Data for analysis Block Start

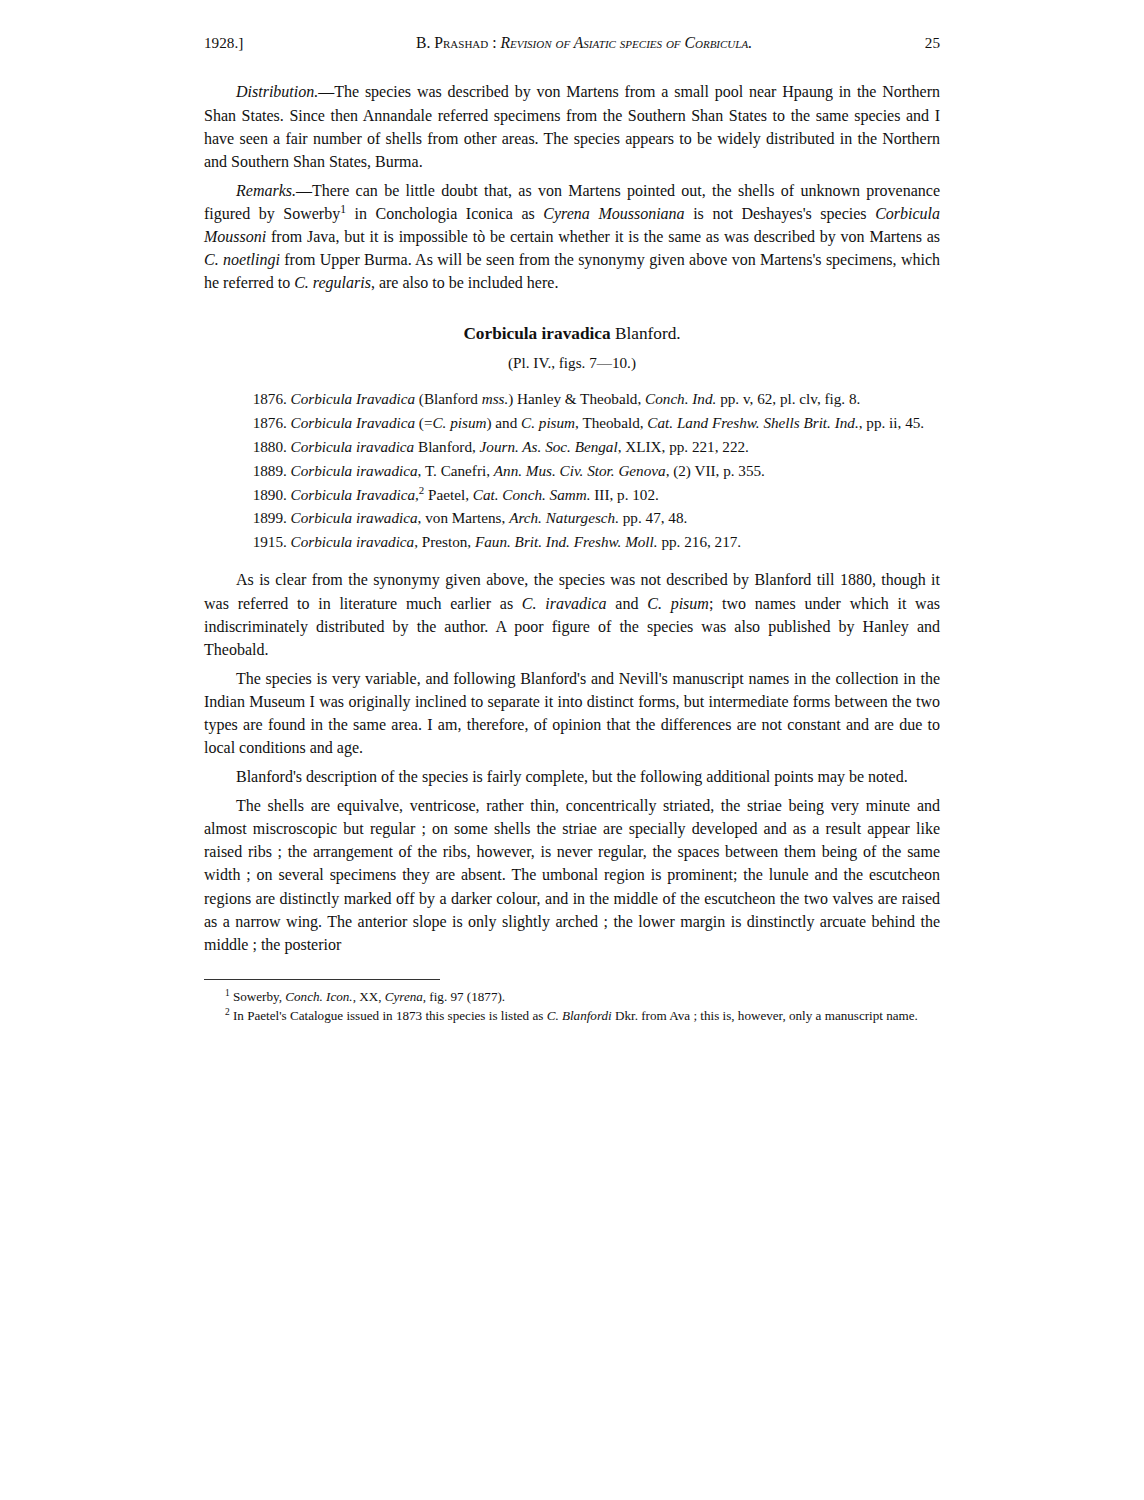1928.] B. Prashad : Revision of Asiatic species of Corbicula. 25
Distribution.—The species was described by von Martens from a small pool near Hpaung in the Northern Shan States. Since then Annandale referred specimens from the Southern Shan States to the same species and I have seen a fair number of shells from other areas. The species appears to be widely distributed in the Northern and Southern Shan States, Burma.
Remarks.—There can be little doubt that, as von Martens pointed out, the shells of unknown provenance figured by Sowerby1 in Conchologia Iconica as Cyrena Moussoniana is not Deshayes's species Corbicula Moussoni from Java, but it is impossible tò be certain whether it is the same as was described by von Martens as C. noetlingi from Upper Burma. As will be seen from the synonymy given above von Martens's specimens, which he referred to C. regularis, are also to be included here.
Corbicula iravadica Blanford.
(Pl. IV., figs. 7—10.)
1876. Corbicula Iravadica (Blanford mss.) Hanley & Theobald, Conch. Ind. pp. v, 62, pl. clv, fig. 8.
1876. Corbicula Iravadica (=C. pisum) and C. pisum, Theobald, Cat. Land Freshw. Shells Brit. Ind., pp. ii, 45.
1880. Corbicula iravadica Blanford, Journ. As. Soc. Bengal, XLIX, pp. 221, 222.
1889. Corbicula irawadica, T. Canefri, Ann. Mus. Civ. Stor. Genova, (2) VII, p. 355.
1890. Corbicula Iravadica,2 Paetel, Cat. Conch. Samm. III, p. 102.
1899. Corbicula irawadica, von Martens, Arch. Naturgesch. pp. 47, 48.
1915. Corbicula iravadica, Preston, Faun. Brit. Ind. Freshw. Moll. pp. 216, 217.
As is clear from the synonymy given above, the species was not described by Blanford till 1880, though it was referred to in literature much earlier as C. iravadica and C. pisum; two names under which it was indiscriminately distributed by the author. A poor figure of the species was also published by Hanley and Theobald.
The species is very variable, and following Blanford's and Nevill's manuscript names in the collection in the Indian Museum I was originally inclined to separate it into distinct forms, but intermediate forms between the two types are found in the same area. I am, therefore, of opinion that the differences are not constant and are due to local conditions and age.
Blanford's description of the species is fairly complete, but the following additional points may be noted.
The shells are equivalve, ventricose, rather thin, concentrically striated, the striae being very minute and almost miscroscopic but regular ; on some shells the striae are specially developed and as a result appear like raised ribs ; the arrangement of the ribs, however, is never regular, the spaces between them being of the same width ; on several specimens they are absent. The umbonal region is prominent; the lunule and the escutcheon regions are distinctly marked off by a darker colour, and in the middle of the escutcheon the two valves are raised as a narrow wing. The anterior slope is only slightly arched ; the lower margin is dinstinctly arcuate behind the middle ; the posterior
1 Sowerby, Conch. Icon., XX, Cyrena, fig. 97 (1877).
2 In Paetel's Catalogue issued in 1873 this species is listed as C. Blanfordi Dkr. from Ava ; this is, however, only a manuscript name.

Data for analysis Block End

### Work to complete
From the records above, print exactly the lines that run from the line with "1876. Corbicula Iravadica (=C." to the line with "As is clear", inclusive.

### Your response
1876. Corbicula Iravadica (=C. pisum) and C. pisum, Theobald, Cat. Land Freshw. Shells Brit. Ind., pp. ii, 45.
1880. Corbicula iravadica Blanford, Journ. As. Soc. Bengal, XLIX, pp. 221, 222.
1889. Corbicula irawadica, T. Canefri, Ann. Mus. Civ. Stor. Genova, (2) VII, p. 355.
1890. Corbicula Iravadica,2 Paetel, Cat. Conch. Samm. III, p. 102.
1899. Corbicula irawadica, von Martens, Arch. Naturgesch. pp. 47, 48.
1915. Corbicula iravadica, Preston, Faun. Brit. Ind. Freshw. Moll. pp. 216, 217.
As is clear from the synonymy given above, the species was not described by Blanford till 1880, though it was referred to in literature much earlier as C. iravadica and C. pisum; two names under which it was indiscriminately distributed by the author. A poor figure of the species was also published by Hanley and Theobald.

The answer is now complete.